A judge Friday ordered a year’s probation for the man convicted of punching Lawrence resident Jeffrey Medis in 2002 during a scuffle outside the Replay Lounge.

But the sentencing of Luke E. Wells, 24, Manhattan, won’t get Medis one of his main objective: help paying his medical bills and other damages. Medis, who is openly gay and characterized the punch as a hate crime, suffered broken upper and lower jaws, a broken nose, a fractured eye socket and a gash on his chin after falling onto a concrete planter.

So far, he’s rung up about $19,000 in medical and dental bills. He is seeking more than $75,000 from Wells in a civil lawsuit that’s yet to be settled.

“I would just like to see something done about all his medical bills,” Medis’ mother, Linda, of Shawnee, said outside the courtroom after the sentencing.

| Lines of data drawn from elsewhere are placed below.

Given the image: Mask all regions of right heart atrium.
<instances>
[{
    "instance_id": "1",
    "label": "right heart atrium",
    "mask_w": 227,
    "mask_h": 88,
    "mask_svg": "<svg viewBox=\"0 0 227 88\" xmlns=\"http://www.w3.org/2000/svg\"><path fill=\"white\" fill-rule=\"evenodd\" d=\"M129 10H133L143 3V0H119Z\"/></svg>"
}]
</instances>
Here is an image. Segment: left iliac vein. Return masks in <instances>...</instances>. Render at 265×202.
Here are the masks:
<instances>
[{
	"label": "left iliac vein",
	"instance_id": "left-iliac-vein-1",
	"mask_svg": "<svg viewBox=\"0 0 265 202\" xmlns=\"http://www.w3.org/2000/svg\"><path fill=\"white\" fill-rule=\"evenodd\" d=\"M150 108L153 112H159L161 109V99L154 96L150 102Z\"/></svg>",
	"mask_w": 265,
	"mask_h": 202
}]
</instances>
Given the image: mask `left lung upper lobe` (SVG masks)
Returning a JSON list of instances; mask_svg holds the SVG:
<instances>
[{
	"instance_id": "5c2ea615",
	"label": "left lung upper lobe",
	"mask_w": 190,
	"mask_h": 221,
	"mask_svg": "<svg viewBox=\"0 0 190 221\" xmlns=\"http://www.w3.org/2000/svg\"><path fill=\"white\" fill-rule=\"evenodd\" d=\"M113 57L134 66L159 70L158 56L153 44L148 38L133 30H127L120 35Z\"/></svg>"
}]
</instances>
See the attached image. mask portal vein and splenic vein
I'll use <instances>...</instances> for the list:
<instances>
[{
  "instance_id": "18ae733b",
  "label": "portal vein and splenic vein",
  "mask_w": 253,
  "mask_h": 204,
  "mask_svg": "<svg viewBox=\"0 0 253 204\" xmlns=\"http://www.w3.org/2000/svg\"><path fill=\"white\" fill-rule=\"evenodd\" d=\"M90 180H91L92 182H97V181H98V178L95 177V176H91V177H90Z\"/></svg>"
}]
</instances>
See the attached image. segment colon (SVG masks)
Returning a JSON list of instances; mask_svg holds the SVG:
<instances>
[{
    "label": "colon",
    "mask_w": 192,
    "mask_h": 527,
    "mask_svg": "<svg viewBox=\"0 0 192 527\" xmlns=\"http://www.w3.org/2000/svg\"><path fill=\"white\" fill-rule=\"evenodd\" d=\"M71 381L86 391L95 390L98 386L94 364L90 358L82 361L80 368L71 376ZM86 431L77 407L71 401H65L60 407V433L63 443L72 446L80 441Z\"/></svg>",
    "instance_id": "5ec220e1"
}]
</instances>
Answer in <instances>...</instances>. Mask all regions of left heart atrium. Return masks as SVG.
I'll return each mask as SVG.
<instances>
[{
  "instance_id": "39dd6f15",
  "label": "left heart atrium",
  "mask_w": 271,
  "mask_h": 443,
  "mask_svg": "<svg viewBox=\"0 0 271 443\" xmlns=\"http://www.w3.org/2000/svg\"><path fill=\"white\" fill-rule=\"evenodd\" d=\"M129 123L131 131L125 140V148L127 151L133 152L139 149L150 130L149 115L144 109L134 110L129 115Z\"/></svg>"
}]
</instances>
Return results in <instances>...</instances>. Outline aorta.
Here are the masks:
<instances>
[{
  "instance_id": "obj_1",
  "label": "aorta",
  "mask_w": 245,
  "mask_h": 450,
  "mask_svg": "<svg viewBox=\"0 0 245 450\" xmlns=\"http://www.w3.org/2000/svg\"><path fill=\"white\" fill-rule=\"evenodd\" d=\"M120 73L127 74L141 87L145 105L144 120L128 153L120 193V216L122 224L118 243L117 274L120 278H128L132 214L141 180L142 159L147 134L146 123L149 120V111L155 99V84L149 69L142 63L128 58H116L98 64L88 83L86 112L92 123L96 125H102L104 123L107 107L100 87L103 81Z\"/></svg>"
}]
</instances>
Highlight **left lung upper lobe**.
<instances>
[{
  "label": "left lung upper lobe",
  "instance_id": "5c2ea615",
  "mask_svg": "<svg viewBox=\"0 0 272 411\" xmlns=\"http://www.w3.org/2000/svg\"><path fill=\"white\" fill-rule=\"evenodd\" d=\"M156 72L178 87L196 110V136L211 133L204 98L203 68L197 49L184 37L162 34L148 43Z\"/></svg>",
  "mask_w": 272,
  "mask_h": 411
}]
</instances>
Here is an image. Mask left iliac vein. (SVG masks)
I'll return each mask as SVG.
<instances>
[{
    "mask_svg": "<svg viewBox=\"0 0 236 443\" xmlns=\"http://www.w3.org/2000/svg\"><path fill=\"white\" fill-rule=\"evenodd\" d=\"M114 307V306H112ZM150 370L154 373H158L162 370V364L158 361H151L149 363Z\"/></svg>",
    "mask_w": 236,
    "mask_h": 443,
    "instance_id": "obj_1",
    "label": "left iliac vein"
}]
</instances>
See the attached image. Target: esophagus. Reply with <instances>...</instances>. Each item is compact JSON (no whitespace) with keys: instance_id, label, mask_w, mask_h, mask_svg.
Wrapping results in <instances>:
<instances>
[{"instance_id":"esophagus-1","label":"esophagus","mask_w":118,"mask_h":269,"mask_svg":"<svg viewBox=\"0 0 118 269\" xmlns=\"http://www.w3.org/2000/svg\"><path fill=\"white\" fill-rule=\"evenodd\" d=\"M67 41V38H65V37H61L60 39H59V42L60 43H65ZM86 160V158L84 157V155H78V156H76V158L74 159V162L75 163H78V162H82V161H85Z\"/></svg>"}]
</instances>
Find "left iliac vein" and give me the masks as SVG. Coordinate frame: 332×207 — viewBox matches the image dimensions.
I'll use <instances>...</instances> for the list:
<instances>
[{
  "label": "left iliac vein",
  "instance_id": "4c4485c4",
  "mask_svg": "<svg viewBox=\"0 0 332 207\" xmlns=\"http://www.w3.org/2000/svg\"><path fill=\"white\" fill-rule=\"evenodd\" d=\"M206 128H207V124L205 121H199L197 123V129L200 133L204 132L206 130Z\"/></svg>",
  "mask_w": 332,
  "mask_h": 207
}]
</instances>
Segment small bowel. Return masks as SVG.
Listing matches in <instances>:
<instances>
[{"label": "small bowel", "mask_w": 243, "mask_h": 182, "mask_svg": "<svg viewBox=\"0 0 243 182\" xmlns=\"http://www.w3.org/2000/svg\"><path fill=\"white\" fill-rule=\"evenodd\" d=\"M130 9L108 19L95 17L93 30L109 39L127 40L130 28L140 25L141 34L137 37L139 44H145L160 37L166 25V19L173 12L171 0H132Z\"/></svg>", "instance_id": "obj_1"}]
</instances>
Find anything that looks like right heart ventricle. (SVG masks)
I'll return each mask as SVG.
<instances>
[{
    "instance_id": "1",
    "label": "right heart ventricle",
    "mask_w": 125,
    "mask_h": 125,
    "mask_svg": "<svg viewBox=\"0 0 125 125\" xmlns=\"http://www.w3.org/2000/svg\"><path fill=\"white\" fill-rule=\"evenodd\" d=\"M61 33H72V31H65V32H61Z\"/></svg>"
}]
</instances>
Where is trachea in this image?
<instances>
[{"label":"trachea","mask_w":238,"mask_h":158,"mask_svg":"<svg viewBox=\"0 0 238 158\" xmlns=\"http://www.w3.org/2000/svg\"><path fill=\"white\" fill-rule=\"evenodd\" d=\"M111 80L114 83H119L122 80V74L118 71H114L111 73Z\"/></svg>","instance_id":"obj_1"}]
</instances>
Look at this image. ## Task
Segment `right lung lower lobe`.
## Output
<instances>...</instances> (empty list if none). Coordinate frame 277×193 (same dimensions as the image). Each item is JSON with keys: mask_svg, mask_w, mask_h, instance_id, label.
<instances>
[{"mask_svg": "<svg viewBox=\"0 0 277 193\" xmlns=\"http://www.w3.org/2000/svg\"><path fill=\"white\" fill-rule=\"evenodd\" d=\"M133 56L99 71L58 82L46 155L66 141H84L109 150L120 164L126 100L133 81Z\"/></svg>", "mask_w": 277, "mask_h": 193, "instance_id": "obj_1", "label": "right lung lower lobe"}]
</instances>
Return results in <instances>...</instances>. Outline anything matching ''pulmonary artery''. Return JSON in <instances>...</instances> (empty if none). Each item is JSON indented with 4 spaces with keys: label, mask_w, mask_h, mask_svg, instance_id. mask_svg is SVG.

Wells previously pleaded no contest to one count of misdemeanor battery.

Friday, District Judge Paula Martin sentenced him to six months in the Douglas County Jail but suspended the sentence and ordered him to 12 months’ supervised probation.

Wells remained silent when Martin asked him if he had anything to say on his own behalf. Wells’ attorney, Terrence J. Campbell, said he’d advised his client not to say anything because of the pending lawsuit.

Medis now is living in California and didn’t attend the sentencing. His attorney, John Solbach, called Wells’ attack “a sucker punch” and “a deliberate, unwarranted attack.”

“There should be no dispute about who was the first to attack, and certainly (Medis) was not,” Solbach said.

Campbell responded, “We simply dispute those facts and would intend to dispute them vigorously in a civil case.”

At the time of the fight, Medis said he was wearing heavy eye makeup and a frilly white jacket he called his “gay snowball” outfit.

Wells testified last year that he and some friends from a Kansas University fraternity were outside the Replay Lounge, 946 Mass., shortly after 1 a.m. Dec. 6, 2002, when they were accosted by Medis and Medis’ friend John Thomas Simmons.

Wells said he hit Medis once after Medis took two swings at one of Wells’ friends.

That testimony came during a trial in which Simmons was accused of hitting four men in Wells’ group. A jury found Simmons guilty of hitting two of the men, but not guilty of hitting two others.

After the verdict in Simmons’ case, a juror told the Journal-World most of the jury didn’t believe the version of events told by Wells and his friends.

Prosecutors and police repeatedly have said the fight wasn’t a hate crime, but the juror said that after sitting through the trial, she thought Medis’ homosexuality was a factor in the attack.